Our goal is to illustrate how ECAs can help in these low-level interaction problem cases and also to show the overall design, validation and user-centred testing process as a common sense example of the general approach we believe can be applied to interaction problems higher in the hierarchy. As we shall see, some of the strategies will involve an affective element introduced for two reasons: to influence the users’ emotions during the interaction so as to obtain a desired result such as success with an error recovery strategy, and, ultimately, to try to improve the users’ subjective opinion of the system – even, and especially, when there are problems and recovery strategies don’t work well and the task is accomplished inefficiently or fails altogether.

The chapter is structured as follows: we begin with some background on the literature on embodied conversational systems, robustness issues in dialogue systems and how ECAs can help.

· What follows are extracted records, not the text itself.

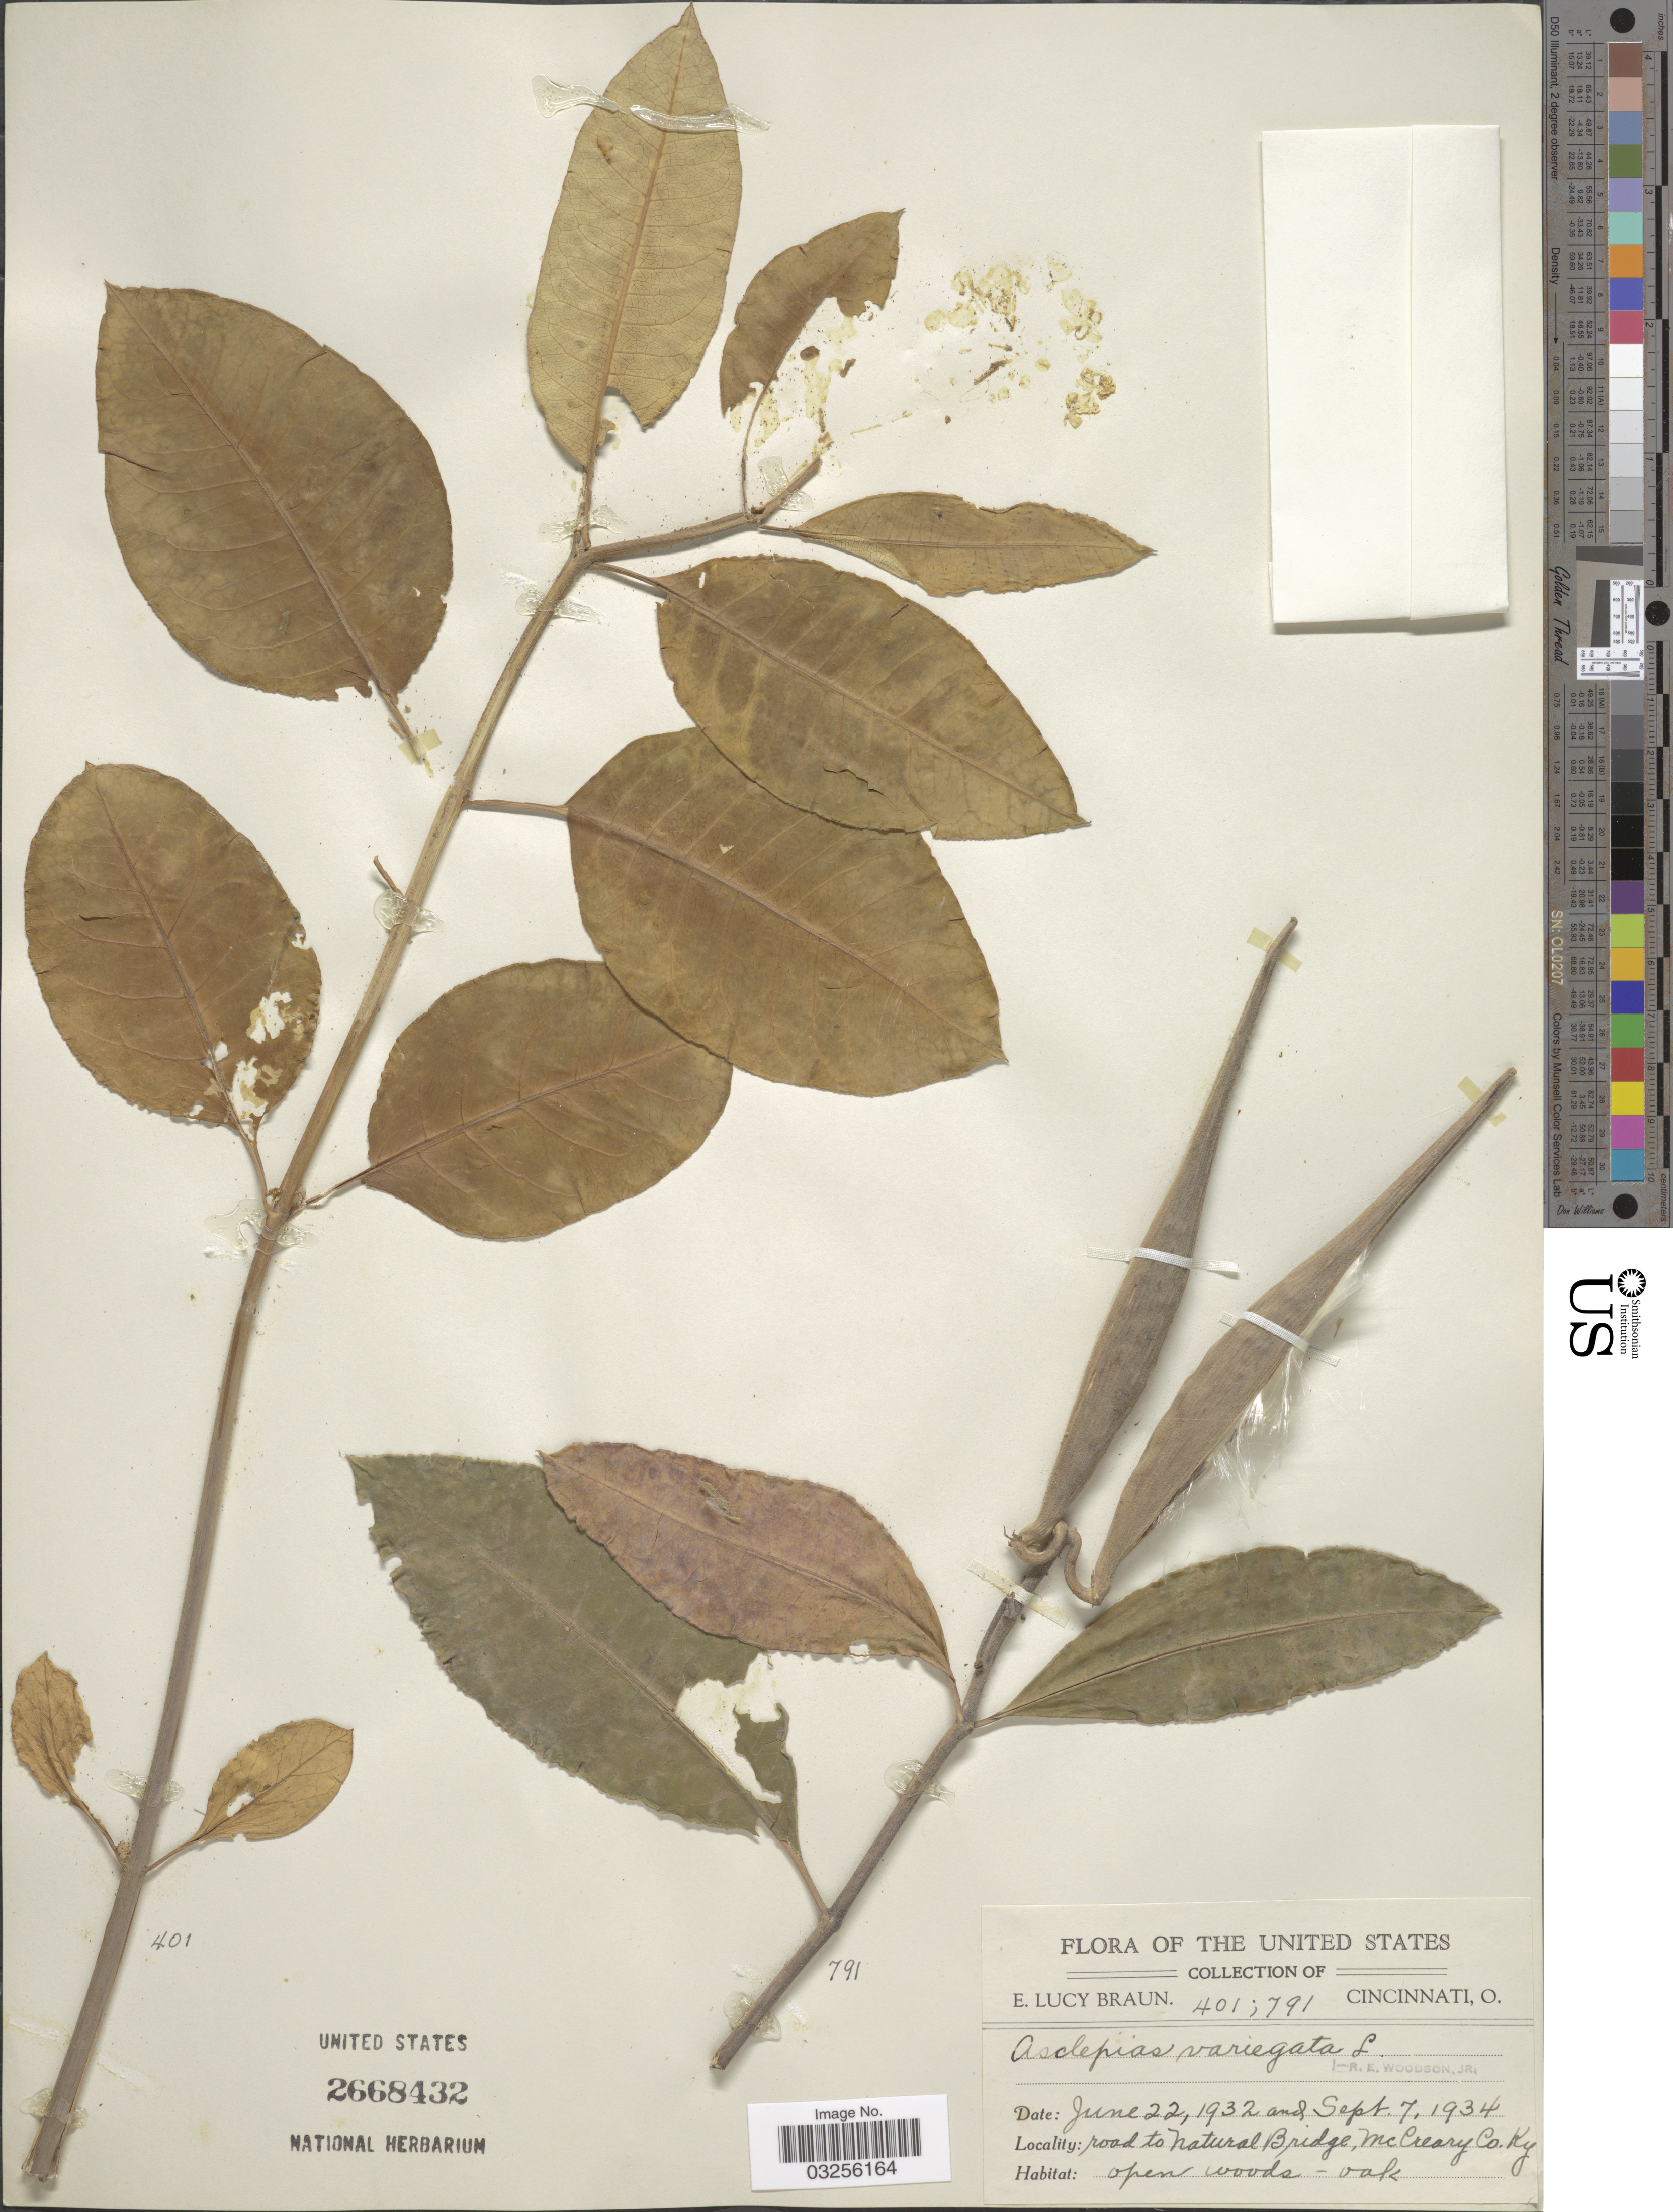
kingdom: Plantae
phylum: Tracheophyta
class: Magnoliopsida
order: Gentianales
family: Apocynaceae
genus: Asclepias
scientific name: Asclepias variegata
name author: L.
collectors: E. Braun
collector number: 401/791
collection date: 1932-06-22/1934-09-07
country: United States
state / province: Kentucky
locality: Road to Natural Bridge, McCreary Co. Ky.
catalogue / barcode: US 2668432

We then enter the main body of the chapter, which is a case study on ECA behaviour design applied to the improvement of (mostly ASR-related) robustness in SLDSs. First we present a guiding application and interaction scenario and we explain the behavioural strategies devised for the ECAs in the scenario. Next, we describe the user tests we performed to compare interaction performance and the subjective experience of users between a version of the system with ECAs and a version with only speech output, after which we present and discuss a few of the more interesting results we obtained. We then offer a few thoughts on actual and desirable, present and future, research directions. The concluding section summarises and highlights the main points made in the chapter.